All changes to HL IT systems or communications systems must be authorised by the Director of Corporate Services in conjunction with the IT Manager (Contractor) or the Group Manager (GM) for Fire Control and Communications.
11.2 Third parties
Security controls must be included in Contracts, Information Sharing Agreements and Service Level Agreements with third parties. Regular reviews should be carried out, as appropriate, to ensure that agreements are being met.
Any work on HL premises or equipment that may require the use of, or could impact on, HL IT networks, equipment, or Control and Communication equipment, must be carried out in liaison with the appropriate department, such as the IT Contractors or Control and Communications.
This is to ensure that as a Service, we consider any such alterations or access, and how this may impact on our systems. We need to ensure that our systems are not compromised, that we maintain IT and Communications security and we continue to adhere to this and other Service policies, such as the Remote Access Policy.
Third parties are not permitted to install or connect non-HL approved devices to the network without written authorisation from the IT Manager. Any changes to the provision of service from third parties must be appropriately authorised and managed, taking account of the criticality of business systems and processes.
11.3 System planning and acceptance
In order to minimise the risk of systems failure, IT will monitor capacity demands and make projections of future capacity requirements to ensure that adequate processing power and storage are available.
Software acceptance criteria for new information systems, upgrades and new versions must be applied and suitable tests of the new system carried out prior to acceptance.
11.4 Protection against malicious software
Detection, prevention and recovery controls in the form of anti-virus software, audit and monitoring software, web monitoring software, firewalls, patching processes and appropriate server configurations have been implemented to ensure HL is protected against malicious software (such as viruses, worms, Trojans and spyware). All computers attached to the HL network must have standard, supported anti-virus software installed. This software must be active, be scheduled to perform virus checks at regular intervals, and have its virus definition files kept up to date. Computers directly connected to the network are automatically updated. Laptop users must ensure that their anti-virus software is regularly updated, and all users must adhere to the IT Systems Acceptable Use Policy and the Anti-virus Policy to ensure that malicious software is not introduced accidentally to HL systems.

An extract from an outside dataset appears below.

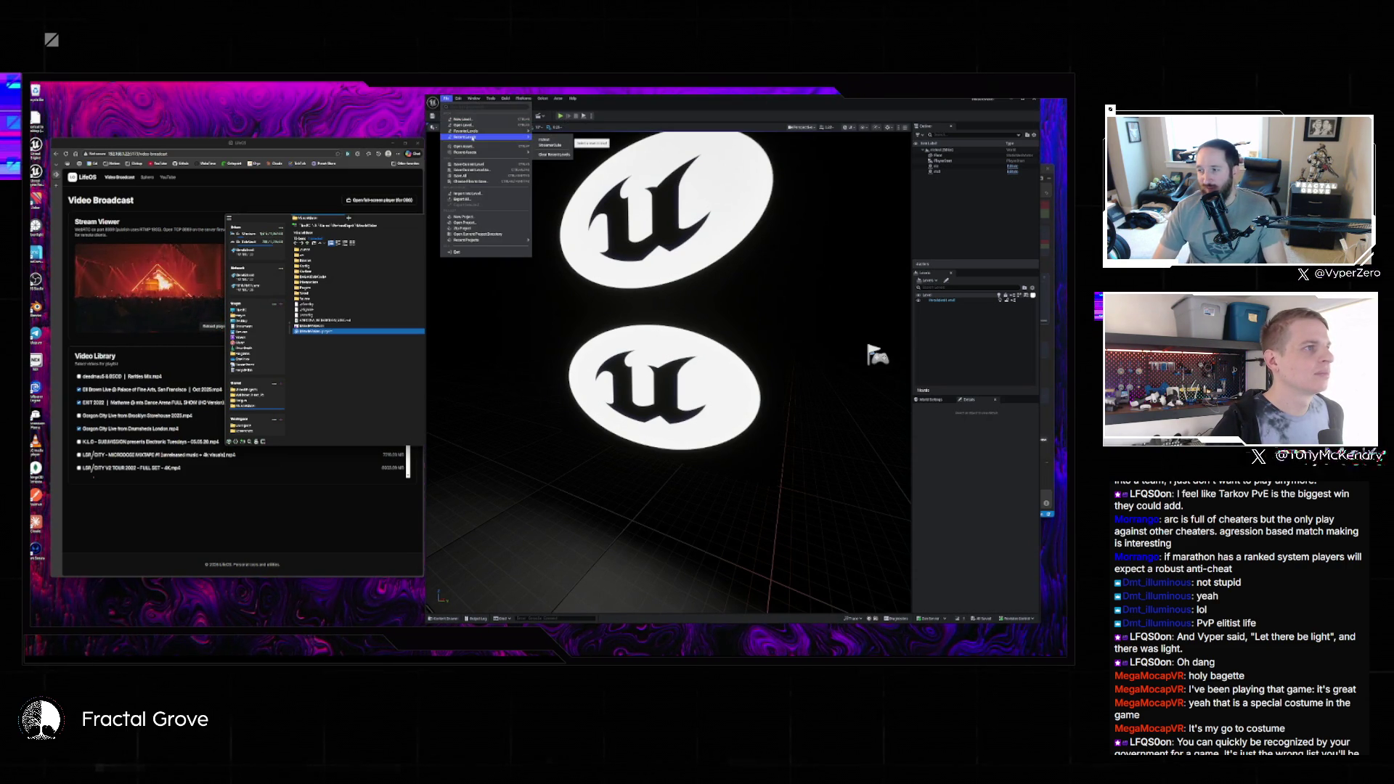
left_click(631, 314)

Where the use of mobile code is authorised (for example, use of JavaScript and ActiveX controls), the configuration must ensure that unauthorised mobile code is prevented from executing.
11.5 Back-up
Back-up copies of information and software must be taken regularly by the IT Contractors in accordance with back-up policy and procedures. Staff should be aware that information on C: drives (that is, on the hard disc of a laptop or desktop computer) is not subject to back- up.
11.6 Network security
Controls shall be implemented to ensure the security of information as it passes over HL networks. This includes:
• Establishing responsibilities and procedures for managing remote equipment.
• Establishing controls where data passes over public or wireless networks.
• Where appropriate, implementing logging and monitoring tools to record actions.
• Ensuring controls are applied consistently across the organisation.
• Identifying security features, service levels and management requirements of all network services, including any network services agreements, whether these services are provided in-house or outsourced.
11.7 Handling Removable Media
Removable media refers to all types of computer storage which are not physically fixed inside a computer and includes the following:
• Memory cards (like those used in cameras);
• USB pen drives etc;
• Removable or external hard disk drives;
• Solid State (SSD) drives
• Mobile devices (iPod, iPhone, iPad, MP3 player);
• Optical disks i.e. DVD and CD;
The use of removable media is not prohibited within Avon Fire & Rescue Service; it is an essential part of everyday business. However, we must ensure that personal and sensitive information is protected from unauthorised access, disclosure or misuse.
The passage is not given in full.